+++ EXTRACTED RECORDS +++
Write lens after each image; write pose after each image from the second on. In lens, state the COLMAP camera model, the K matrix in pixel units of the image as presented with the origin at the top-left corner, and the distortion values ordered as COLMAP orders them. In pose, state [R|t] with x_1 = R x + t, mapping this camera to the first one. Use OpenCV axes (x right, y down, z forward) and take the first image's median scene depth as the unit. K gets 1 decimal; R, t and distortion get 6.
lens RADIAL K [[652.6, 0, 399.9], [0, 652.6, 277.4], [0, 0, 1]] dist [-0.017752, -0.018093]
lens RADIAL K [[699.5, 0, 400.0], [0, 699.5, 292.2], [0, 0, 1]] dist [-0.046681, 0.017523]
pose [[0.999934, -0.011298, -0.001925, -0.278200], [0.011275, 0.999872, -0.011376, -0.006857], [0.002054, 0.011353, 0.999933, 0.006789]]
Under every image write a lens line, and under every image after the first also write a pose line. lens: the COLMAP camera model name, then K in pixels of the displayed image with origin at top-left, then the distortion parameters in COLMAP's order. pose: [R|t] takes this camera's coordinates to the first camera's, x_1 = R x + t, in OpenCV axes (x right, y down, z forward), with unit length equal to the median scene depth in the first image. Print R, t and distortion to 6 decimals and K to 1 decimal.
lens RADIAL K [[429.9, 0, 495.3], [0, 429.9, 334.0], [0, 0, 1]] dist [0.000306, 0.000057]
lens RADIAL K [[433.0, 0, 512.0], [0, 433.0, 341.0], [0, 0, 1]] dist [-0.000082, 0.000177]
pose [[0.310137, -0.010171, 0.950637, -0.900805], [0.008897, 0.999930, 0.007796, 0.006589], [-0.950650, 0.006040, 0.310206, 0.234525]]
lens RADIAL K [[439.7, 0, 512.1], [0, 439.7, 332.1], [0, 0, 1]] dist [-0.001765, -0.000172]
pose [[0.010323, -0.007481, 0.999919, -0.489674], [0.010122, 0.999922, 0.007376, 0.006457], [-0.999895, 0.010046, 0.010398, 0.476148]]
+++
THE TASK » Please give the lines between the one holding "Under every image write" and the one holding "dist [0.000306, 0.000057]", inclusive, substituting "camera line" for "lens line" and leaving everything else unchanged.

WRITTEN REPLY »
Under every image write a camera line, and under every image after the first also write a pose line. lens: the COLMAP camera model name, then K in pixels of the displayed image with origin at top-left, then the distortion parameters in COLMAP's order. pose: [R|t] takes this camera's coordinates to the first camera's, x_1 = R x + t, in OpenCV axes (x right, y down, z forward), with unit length equal to the median scene depth in the first image. Print R, t and distortion to 6 decimals and K to 1 decimal.
lens RADIAL K [[429.9, 0, 495.3], [0, 429.9, 334.0], [0, 0, 1]] dist [0.000306, 0.000057]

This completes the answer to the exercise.